Nice first take :) I think this version is a bit more readable (and probably a teensy bit faster). The key thing to note here is the use of re.sub. Keeps us away from the nasty match indexes...
import re
PHONE_RE = re.compile('([(]{0,1}[2-9]\d{2}[)]{0,1}[-_. ]{0,1}[2-9]\d{2}[-_. ]{0,1}\d{4})')
NON_NUMERIC = re.compile('\D')
def numbers2links(s):
def makelink(mo):
raw_number = mo.group()
number = NON_NUMERIC.sub("", raw_number)
return '%s' % (number, raw_number)
return PHONE_RE.sub(makelink, s)
print numbers2links("Ghost Busters at (555) 423-2368! How about this one: 555 456 7890! 555-456-7893 is where its at.")
A note: In my practice, I've not noticed much of a speedup pre-compiling simple regular expressions like the two I'm using, even if you're using them thousands of times.

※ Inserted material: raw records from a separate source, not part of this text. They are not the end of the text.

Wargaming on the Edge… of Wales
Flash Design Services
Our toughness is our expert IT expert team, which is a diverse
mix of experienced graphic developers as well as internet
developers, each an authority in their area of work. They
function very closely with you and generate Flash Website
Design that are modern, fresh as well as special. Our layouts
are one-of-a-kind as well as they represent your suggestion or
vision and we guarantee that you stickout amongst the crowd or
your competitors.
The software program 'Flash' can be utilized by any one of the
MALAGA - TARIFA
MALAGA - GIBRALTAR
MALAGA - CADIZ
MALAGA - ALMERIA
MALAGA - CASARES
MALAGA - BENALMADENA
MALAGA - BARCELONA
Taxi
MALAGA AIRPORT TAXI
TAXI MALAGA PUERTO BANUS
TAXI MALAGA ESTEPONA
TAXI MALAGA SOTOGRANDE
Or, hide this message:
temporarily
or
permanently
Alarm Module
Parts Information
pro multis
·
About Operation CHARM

The re module may have some sort of internal caching - didn't bother to read the source and check.
Also, I replaced your method of checking each character to see if it's in string.digits with another re.sub() because I think my version is more readable, not because I'm certain it performs better (although it might).
Your regexp only parses a specific format, which is not the international standard. If you limit yourself to one country, it may work.

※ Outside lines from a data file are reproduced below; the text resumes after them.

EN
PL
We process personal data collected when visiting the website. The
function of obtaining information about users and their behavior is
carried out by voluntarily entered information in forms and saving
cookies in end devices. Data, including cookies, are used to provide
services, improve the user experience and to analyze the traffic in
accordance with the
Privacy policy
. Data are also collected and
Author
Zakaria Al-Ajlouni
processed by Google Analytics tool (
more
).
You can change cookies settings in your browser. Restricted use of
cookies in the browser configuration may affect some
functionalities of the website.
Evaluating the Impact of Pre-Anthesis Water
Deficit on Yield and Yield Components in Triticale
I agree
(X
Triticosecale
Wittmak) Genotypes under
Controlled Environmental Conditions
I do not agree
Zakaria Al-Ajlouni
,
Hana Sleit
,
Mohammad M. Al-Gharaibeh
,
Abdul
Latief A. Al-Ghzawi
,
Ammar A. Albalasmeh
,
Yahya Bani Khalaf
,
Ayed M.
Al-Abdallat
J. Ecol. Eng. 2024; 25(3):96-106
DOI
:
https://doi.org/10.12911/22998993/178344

Otherwise, the international standard is ITU E.123 : "Notation for national and international telephone numbers,
e-mail addresses and Web addresses"
Why not re-use the work of others - for example, from RegExpLib.com?
My second suggestion is to remember there are other countries besides the USA, and quite a few of them have telephones ;-) Please don't forget us during your software development.
Also, there is a standard for the formatting of telephone numbers; the ITU's E.123. My recollection of the standard was that what it describes doesn't match well with popular usage.
Edit: I mixed up G.123 and E.123. Oops. Props Bortzmeyer
First off, reliably capturing phone numbers with a single regular expression is notoriously difficult with a strong tendency to being impossible. Not every country has a definition of a "phone number" that is as narrow as it is in the U.S. Even in the U.S., things are more complicated than they seem (from the Wikipedia article on the North American Numbering Plan):
A) Country code: optional prefix ("1" or "+1" or "001")
((00|\+)?1)?
B) Numbering Plan Area code (NPA): cannot begin with 1, digit 2 cannot be 9
[2-9][0-8][0-9]
C) Exchange code (NXX): cannot begin with 1, cannot end with "11", optional parentheses
\(?[2-9](00|[2-9]{2})\)?
D) Station Code: four digits, cannot all be 0 (I suppose)
(?!0{4})\d{4}
E) an optional extension may follow
([x#-]\d+)?
S) parts of the number are separated by spaces, dashes, dots (or not)
[. -]?
So, the basic regex for the U.S. would be:
((00|\+)?1[. -]?)?\(?[2-9][0-8][0-9]\)?[. -]?[2-9](00|[2-9]{2})[. -]?(?!0{4})\d{4}([. -]?[x#-]\d+)?
| A |S | | B | S | C | S | D | S | E |
And that's just for the relatively trivial numbering plan of the U.S., and even there it certainly is not covering all subtleties. If you want to make it reliable you have to develop a similar beast for all expected input languages.
A few things that will clean up your existing regex without really changing the functionality:
Replace {0,1} with ?, [(] with (, [)] with ). You also might as well just make your [2-9] b e a \d as well, so you can make those patterns be \d{3} and \d{4} for the last part. I doubt it will really increase the rate of false positives.